Conversely, during drought conditions, as was experienced last year, hydropower is limited and natural gas can fill the gap. Last summer the Grand Coulee Dam barely topped 77% of normal, and the region generated just under 636,000 MWh/d from hydropower, which was nearly 111,000 MWh/d less than generation from natural gas. This year, water supply at the Grand Coulee Dam is expected to be at around 95% of normal throughout the summer.

Based on recent data from the Northwest River Forecast Center, the productive Grand Coulee Dam in 2016 will not be an anomaly. The majority of Pacific Northwest has seen precipitation levels significantly above normal this winter -- the effects of an El Nino winter. The result has led to higher than normal snow pack levels and the majority of water supply basins ranging from 90% to 113% of normal.  

Precipitation Overview

Ultimately, weather will dictate how quickly the region’s gas inventories will be replenished this summer.
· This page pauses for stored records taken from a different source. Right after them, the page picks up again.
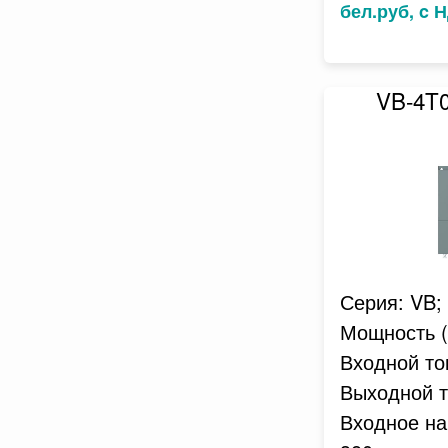
бел.руб, c 
VB-4T
Серия: VB;
Мощность (к
Входной ток
Выходной то
Входное на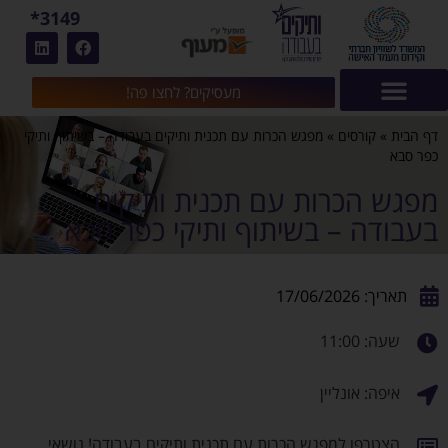
3149*
מעסיקים? לחצו פה!
דף הבית
»
קורסים
»
מפגש הכרות עם תכנית ותיקים בעבודה – בשיתוף ותיקי
כפר סבא
מפגש הכרות עם תכנית ותיקים
בעבודה – בשיתוף ותיקי כפר סבא
תאריך: 17/06/2026
שעה: 11:00
איפה: אונליין
הצטרפו למפגש הכרות עם תכנית ותיקים בעבודה! נושאי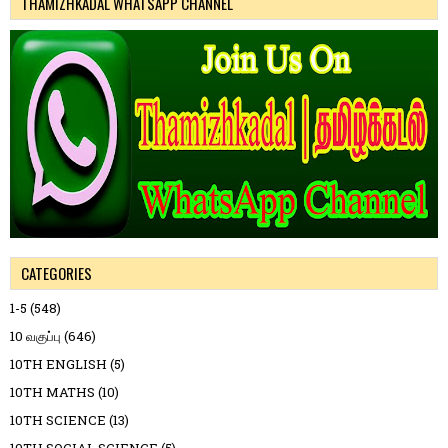
THAMIZHKADAL WHATSAPP CHANNEL
CATEGORIES
1-5
(548)
10 வகுப்பு
(646)
10TH ENGLISH
(5)
10TH MATHS
(10)
10TH SCIENCE
(13)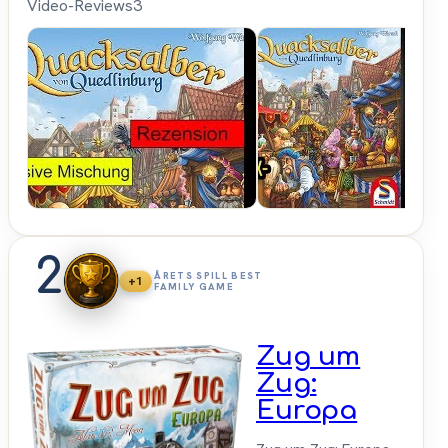
Video-Reviews
3
Spielama
2
ÅRETS SPILL BEST
+1
FAMILY GAME
Zug um
Zug:
Europa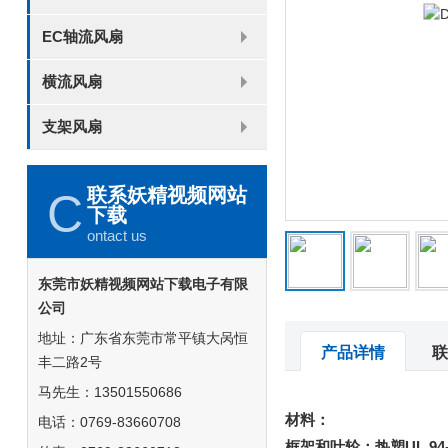
8025
8038
9225
9238
1225
1238
1738
1751
2260
EC轴流风扇
6025
8025
8038
9225
9238
1238
横流风扇
DC 030
支架风扇
3010
4010
5010
6010
6025
8015
5032碟形
8030碟形
9025
9025碟形
1225
1025碟形
1025
1225碟形
1525碟形
12538离心
联系妖精视频网站
C
下载
ontact us
东莞市妖精视频网站下载电子有限
公司
地址：广东省东莞市常平镇大呙恒
产品详情
联
丰二路2号
马先生：13501550686
材料：
电话：0769-83660708
框架和叶轮：热塑UL 94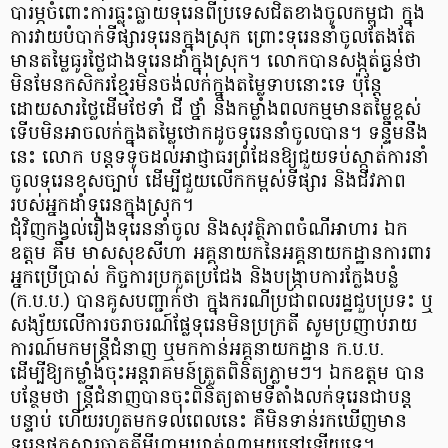
បារម្ភចំពោះការធ្លុះធ្លាយទុរេនពីប្រទេសជិតខាងចូលកម្ពុជា ក្នុង
ការវាយបំបាក់ទីផ្សារទុរេនក្នុងស្រុក ព្រោះទុរេននាំចូលតែងតែ
មានតម្លៃធូរថ្លៃជាងទុរេនដាំក្នុងស្រុក។ លោកបានសង្កត់ធ្ងន់ថា
មិនមែនកសិករខ្មែរមិនចង់លក់ក្នុងតម្លៃទាបនោះទេ ប៉ុន្តែ
ដោយសារថ្លៃដើមថែទាំ ជី ថ្នាំ និងកម្លាំងពលកម្មមានតម្លៃខ្ពស់
ទើបមិនអាចលក់ក្នុងតម្លៃថោកដូចទុរេននាំចូលបាន។ ទន្ទឹមនឹង
នេះ លោក បន្តទទូចដល់អាជ្ញាធរព្រំដែនឱ្យជួយទប់ស្កាត់ការនាំ
ចូលទុរេនខុសច្បាប់ ដើម្បីជួយលើកកម្ពស់ទីផ្សារ និងជីវភាព
របស់អ្នកដាំទុរេនក្នុងស្រុក។
ជុំវិញកង្វល់រឿងទុរេននាំចូល និងសុវត្ថិភាពចំណីអាហារ ឯក
ឧត្តម គឹម មាសសុខសីហា អគ្គនាយកនៃអគ្គនាយកដ្ឋានការពារ
អ្នកប្រើប្រាស់ កិច្ចការប្រកួតប្រជែង និងបង្ក្រាបការក្លែងបន្លំ
(ក.ប.ប.) បានគូសបញ្ជាក់ថា ក្នុងករណីប្រជាពលរដ្ឋជួបប្រទះ ឬ
សង្ស័យលើការចរាចរណ៍ផ្លែទុរេនមិនប្រក្រតី សូមប្រញាប់រាយ
ការណ៍មកមន្ត្រីជំនាញ ឬមកកាន់អគ្គនាយកដ្ឋាន ក.ប.ប.
ដើម្បីឱ្យកម្លាំងចុះអន្តរាគមន៍ត្រួតពិនិត្យភ្លាមៗ។ ឯកឧត្តម បាន
បន្ថែមថា ន្ត្រីជំនាញបានចុះពិនិត្យតាមទីតាំងលក់ទុរេនជាបន្ត
បន្ទាប់ ហើយរហូតមកទល់ពេលនេះ គឺមិនទាន់រកឃើញមាន
ទុរេនផ្ទុកសារធាតុគីមីហាមឃាត់ណាមួយនៅឡើយទេ។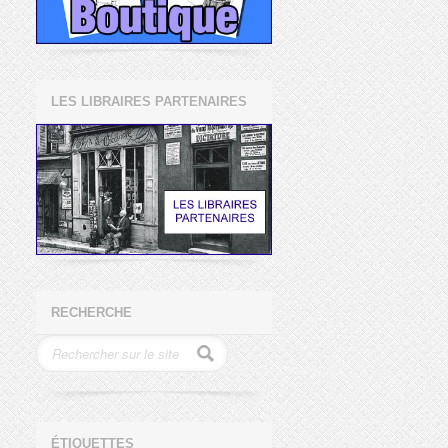
LES LIBRAIRES PARTENAIRES
RECHERCHE
ÉTIQUETTES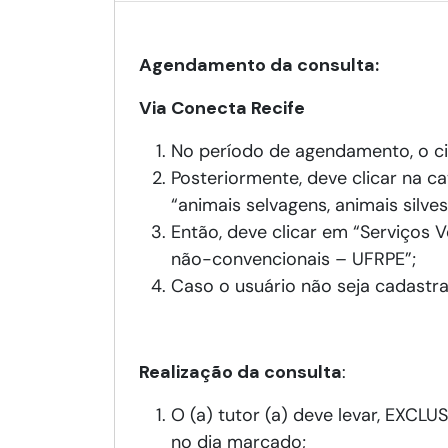
Agendamento da consulta:
Via Conecta Recife
No período de agendamento, o ci
Posteriormente, deve clicar na ca
“animais selvagens, animais silve
Então, deve clicar em “Serviços V
não-convencionais – UFRPE”;
Caso o usuário não seja cadastra
Realização da consulta
:
O (a) tutor (a) deve levar, EXC
no dia marcado;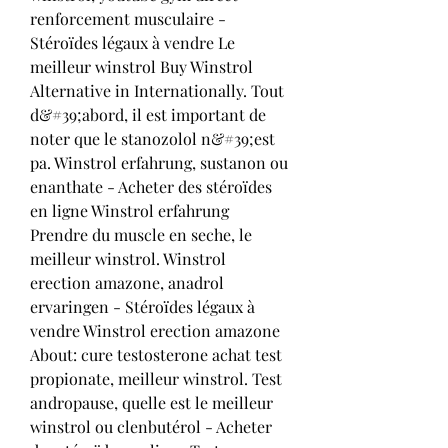
renforcement musculaire - 
Stéroïdes légaux à vendre Le 
meilleur winstrol Buy Winstrol 
Alternative in Internationally. Tout 
d&#39;abord, il est important de 
noter que le stanozolol n&#39;est 
pa. Winstrol erfahrung, sustanon ou 
enanthate - Acheter des stéroïdes 
en ligne Winstrol erfahrung 
Prendre du muscle en seche, le 
meilleur winstrol. Winstrol 
erection amazone, anadrol 
ervaringen - Stéroïdes légaux à 
vendre Winstrol erection amazone 
About: cure testosterone achat test 
propionate, meilleur winstrol. Test 
andropause, quelle est le meilleur 
winstrol ou clenbutérol - Acheter 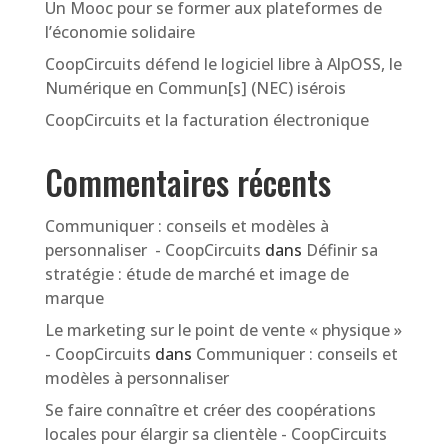
Un Mooc pour se former aux plateformes de
l’économie solidaire
CoopCircuits défend le logiciel libre à AlpOSS, le
Numérique en Commun[s] (NEC) isérois
CoopCircuits et la facturation électronique
Commentaires récents
Communiquer : conseils et modèles à
personnaliser - CoopCircuits
dans
Définir sa
stratégie : étude de marché et image de
marque
Le marketing sur le point de vente « physique »
- CoopCircuits
dans
Communiquer : conseils et
modèles à personnaliser
Se faire connaître et créer des coopérations
locales pour élargir sa clientèle - CoopCircuits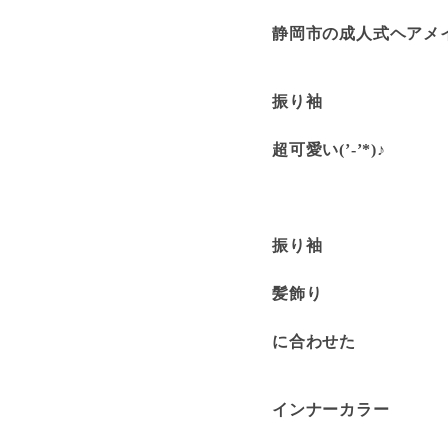
静岡市の成人式ヘアメ
振り袖
超可愛い(’-’*)♪
振り袖
髪飾り
に合わせた
インナーカラー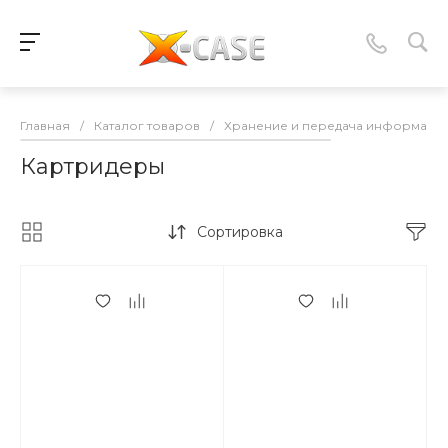
Главная
/
Каталог товаров
/
Хранение и передача информаци
Картридеры
Сортировка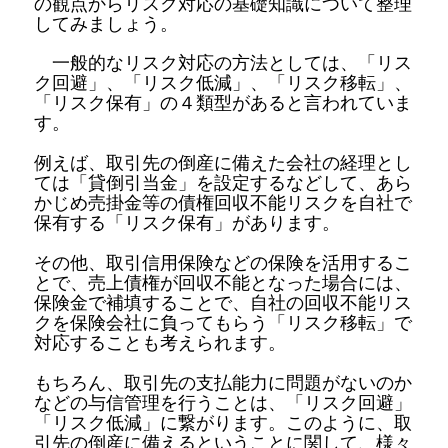
の観点からリスク対応の基礎知識について整理
してみましょう。
一般的なリスク対応の方法としては、「リス
ク回避」、「リスク低減」、「リスク移転」、
「リスク保有」の４類型があると言われていま
す。
例えば、取引先の倒産に備えた会社の経理とし
ては「貸倒引当金」を設定するなどして、あら
かじめ売掛金等の債権回収不能リスクを自社で
保有する「リスク保有」があります。
その他、取引信用保険などの保険を活用するこ
とで、売上債権が回収不能となった場合には、
保険金で補填することで、自社の回収不能リス
クを保険会社に負ってもらう「リスク移転」で
対応することも考えられます。
もちろん、取引先の支払能力に問題がないのか
などの与信管理を行うことは、「リスク回避」
「リスク低減」に繋がります。このように、取
引先の倒産に備えるということに関して、様々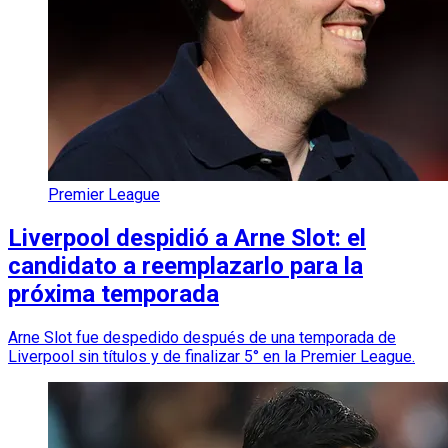
Premier League
Liverpool despidió a Arne Slot: el
candidato a reemplazarlo para la
próxima temporada
Arne Slot fue despedido después de una temporada de
Liverpool sin títulos y de finalizar 5° en la Premier League.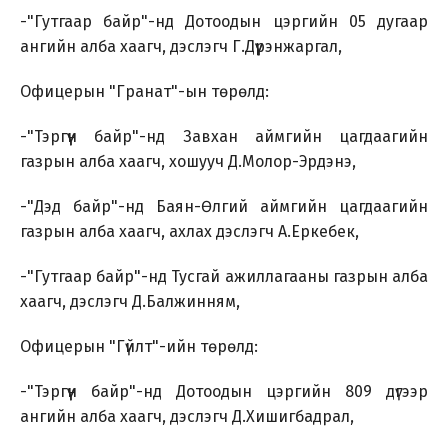
-"Гутгаар байр"-нд Дотоодын цэргийн 05 дугаар
ангийн алба хаагч, дэслэгч Г.Дүүрэнжаргал,
Офицерын "Гранат"-ын төрөлд:
-"Тэргүүн байр"-нд Завхан аймгийн цагдаагийн
газрын алба хаагч, хошууч Д.Молор-Эрдэнэ,
-"Дэд байр"-нд Баян-Өлгий аймгийн цагдаагийн
газрын алба хаагч, ахлах дэслэгч А.Еркебек,
-"Гутгаар байр"-нд Тусгай ажиллагааны газрын алба
хаагч, дэслэгч Д.Балжинням,
Офицерын "Гүйлт"-ийн төрөлд:
-"Тэргүүн байр"-нд Дотоодын цэргийн 809 дүгээр
ангийн алба хаагч, дэслэгч Д.Хишигбадрал,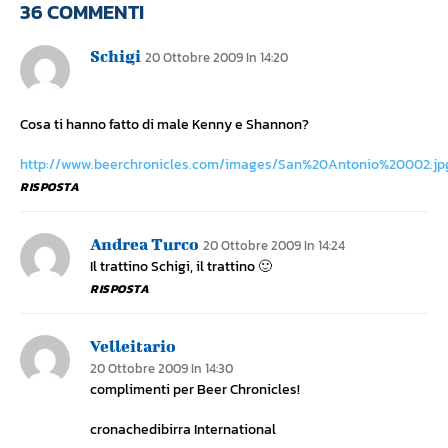
36 COMMENTI
Schigi
20 Ottobre 2009 In 14:20
Cosa ti hanno fatto di male Kenny e Shannon?
http://www.beerchronicles.com/images/San%20Antonio%20002.jp
RISPOSTA
Andrea Turco
20 Ottobre 2009 In 14:24
Il trattino Schigi, il trattino 🙂
RISPOSTA
Velleitario
20 Ottobre 2009 In 14:30
complimenti per Beer Chronicles!
cronachedibirra International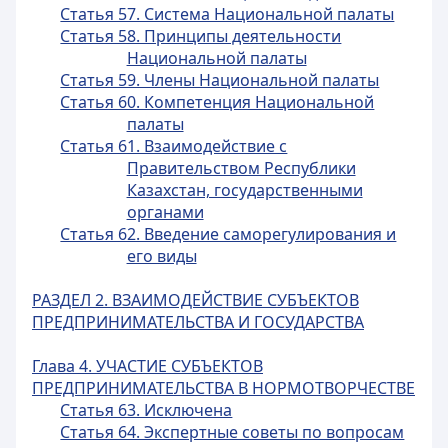
Статья 57. Система Национальной палаты
Статья 58. Принципы деятельности
Национальной палаты
Статья 59. Члены Национальной палаты
Статья 60. Компетенция Национальной
палаты
Статья 61. Взаимодействие с
Правительством Республики
Казахстан, государственными
органами
Статья 62. Введение саморегулирования и
его виды
РАЗДЕЛ 2. ВЗАИМОДЕЙСТВИЕ СУБЪЕКТОВ
ПРЕДПРИНИМАТЕЛЬСТВА И ГОСУДАРСТВА
Глава 4. УЧАСТИЕ СУБЪЕКТОВ
ПРЕДПРИНИМАТЕЛЬСТВА В НОРМОТВОРЧЕСТВЕ
Статья 63. Исключена
Статья 64. Экспертные советы по вопросам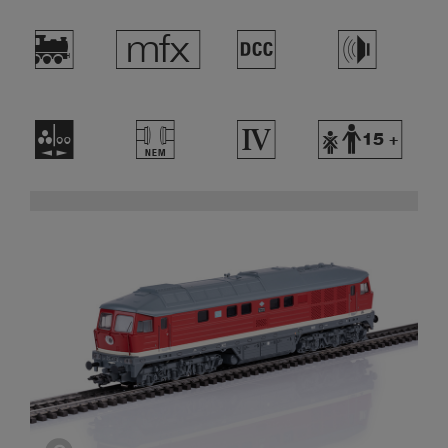
)
e
§
h
N
T
4
Y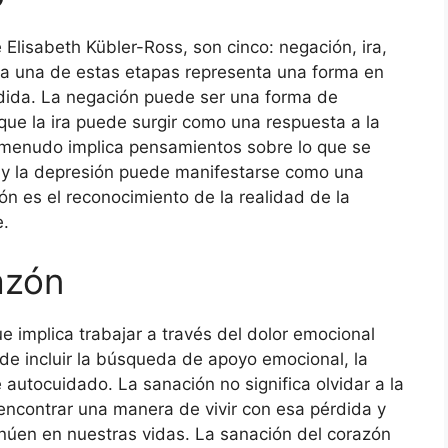
Elisabeth Kübler-Ross, son cinco: negación, ira,
da una de estas etapas representa una forma en
rdida. La negación puede ser una forma de
que la ira puede surgir como una respuesta a la
 a menudo implica pensamientos sobre lo que se
 y la depresión puede manifestarse como una
ón es el reconocimiento de la realidad de la
e.
azón
 implica trabajar a través del dolor emocional
de incluir la búsqueda de apoyo emocional, la
e autocuidado. La sanación no significa olvidar a la
ncontrar una manera de vivir con esa pérdida y
inúen en nuestras vidas. La sanación del corazón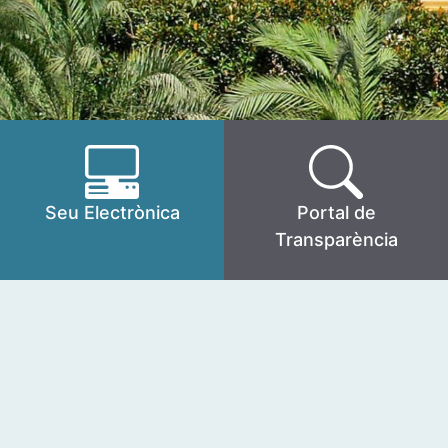
Seu Electrònica
Portal de
Transparència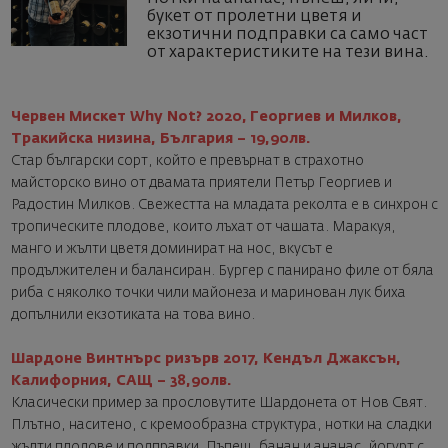
букет от пролетни цветя и
екзотични подправки са само част
от характеристиките на тези вина.
Червен Мискет Why Not? 2020, Георгиев и Милков,
Тракийска низина, България – 19,90лв.
Стар български сорт, който е превърнат в страхотно
майсторско вино от двамата приятели Петър Георгиев и
Радостин Милков. Свежестта на младата реколта е в синхрон с
тропическите плодове, които лъхат от чашата. Маракуя,
манго и жълти цветя доминират на нос, вкусът е
продължителен и балансиран. Бургер с панирано филе от бяла
риба с няколко точки чили майонеза и маринован лук биха
допълнили екзотиката на това вино.
Шардоне Винтнърс ризърв 2017, Кендъл Джаксън,
Калифорния, САЩ – 38,90лв.
Класически пример за прословутите Шардонета от Нов Свят.
Плътно, наситено, с кремообразна структура, нотки на сладки
жълти плодове и подправки. Пъпеш, банан и ананас, йогурт с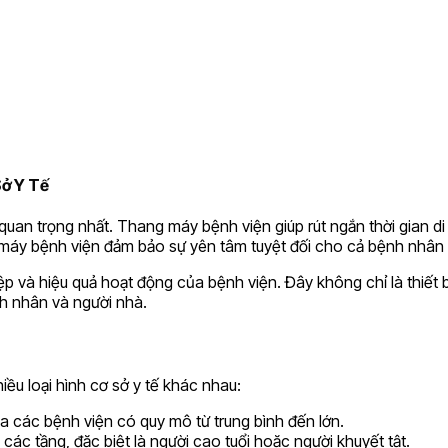
ở Y Tế
 quan trọng nhất. Thang máy bệnh viện giúp rút ngắn thời gian d
g máy bệnh viện đảm bảo sự yên tâm tuyệt đối cho cả bệnh nhân 
ệp và hiệu quả hoạt động của bệnh viện. Đây không chỉ là thiết
nh nhân và người nhà.
ều loại hình cơ sở y tế khác nhau:
 các bệnh viện có quy mô từ trung bình đến lớn.
các tầng, đặc biệt là người cao tuổi hoặc người khuyết tật.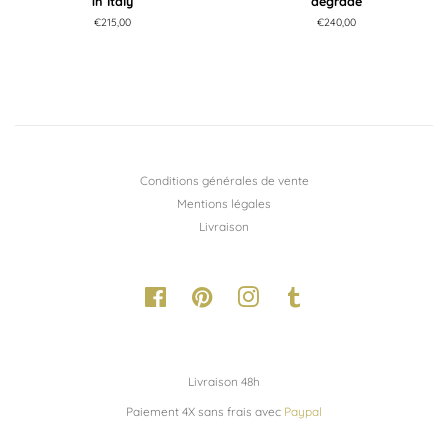
in Italy
dégradé
Prix
€215,00
Prix
€240,00
régulier
régulier
Conditions générales de vente
Mentions légales
Livraison
Facebook
Pinterest
Instagram
Tumblr
Livraison 48h
Paiement 4X sans frais avec
Paypal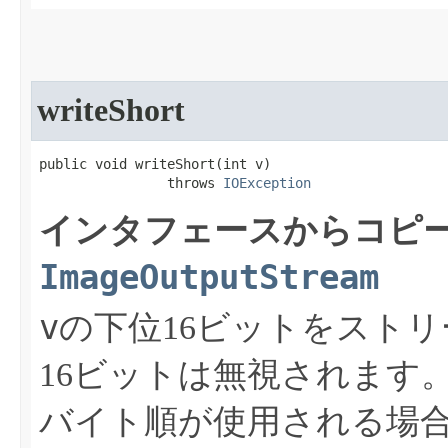
writeShort
public void writeShort​(int v)

                throws 
IOException
インタフェースからコピー
ImageOutputStream
v
の下位16ビットをスト
16ビットは無視されます
バイト順が使用される場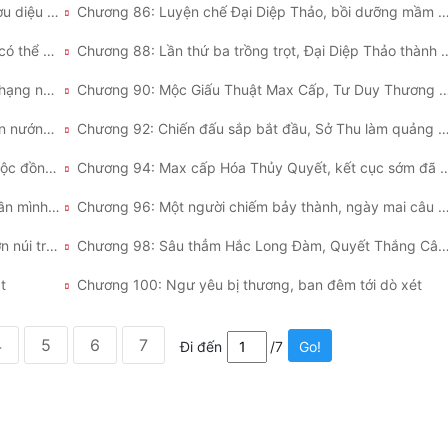
Chương 85: Tôn Bằng “mà đầu hoài”, Linh mễ rượu diệu thủ
Chương 86: Luyện chế Đại Diệp Thảo, bồi dưỡng mầ
Chương 87: Không những không lỗ vốn, mà còn có thể huyết kiếm lời
Chương 88: Lần thứ ba trồng trọt,
Chương 89: Đại diệp thảo thay đi bộ, hạng nhất hạng nhì ước chiến
Chương 90: Mộc Giấu Thuật Max Cấp, Tư Duy Th
Chương 91: Ba người hợp tác, tiên hiệp phiên bản nướng thịt
Chương 92: Chiến đấu sắp bắt đầu, Sở Thu làm 
Chương 93: Hạch tâm tới vây xem, Thủy cùng Mộc đồng tu
Chương 94: Max cấp Hóa Thủy Quyết, k
Chương 95: Cuối cùng lợi tức, ba người riêng phần mình phân
Chương 96: Một người chiếm bảy thành, ngày mai câ
Chương 97: Kiếm phí gia nhập liên minh, đến sườn núi trăm trượng
Chương 98: Sâu thẳm Hắc Long Đàm, Quyết Thắng 
t
Chương 100: Ngư yêu bị thương, ban đêm tới dò xét
4
5
6
7
Đi đến
/7
Go!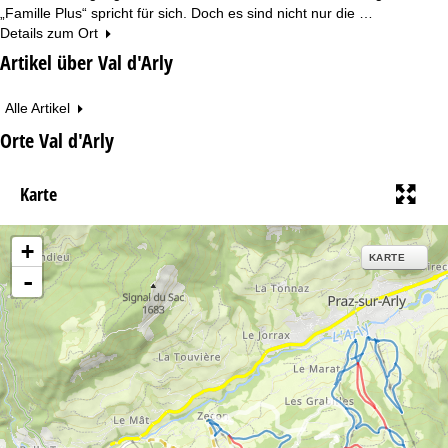
„Famille Plus“ spricht für sich. Doch es sind nicht nur die …
Details zum Ort
Artikel über Val d'Arly
Alle Artikel
Orte Val d'Arly
Karte
+
KARTE
-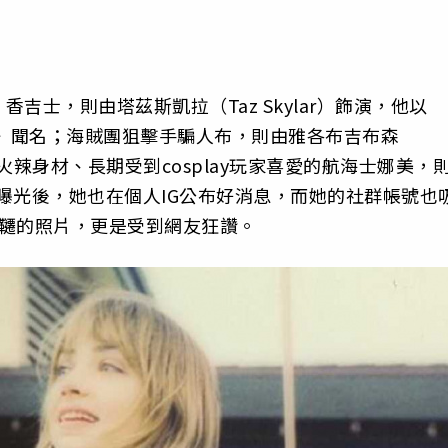
士，則由塔茲斯凱拉（Taz Skylar）飾演，他以
隊》聞名；海賊團狙擊手騙人布，則由雅各布吉布森
擁有火辣身材、長期受到cosplay玩家喜愛的航海士娜美，
消息曝光後，她也在個人IG公布好消息，而她的社群帳號也
鞦韆的照片，更是受到網友狂讚。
However, higher water availability this year on top of the region’s increasing reliance on renewable resources like solar and wind for electricity generation could signal even more of a bearish outlook for regional natural gas pricing hubs, as it suggests that hydropower may push some gas-fired generation out of the stack. Given that the region will likely begin the injection season near the prior five-year average, a reduced reliance on natural gas due to hydropower will help to alleviate some of the pricing pressure from higher power demand and reduced capacity at the Aliso Canyon storage facility.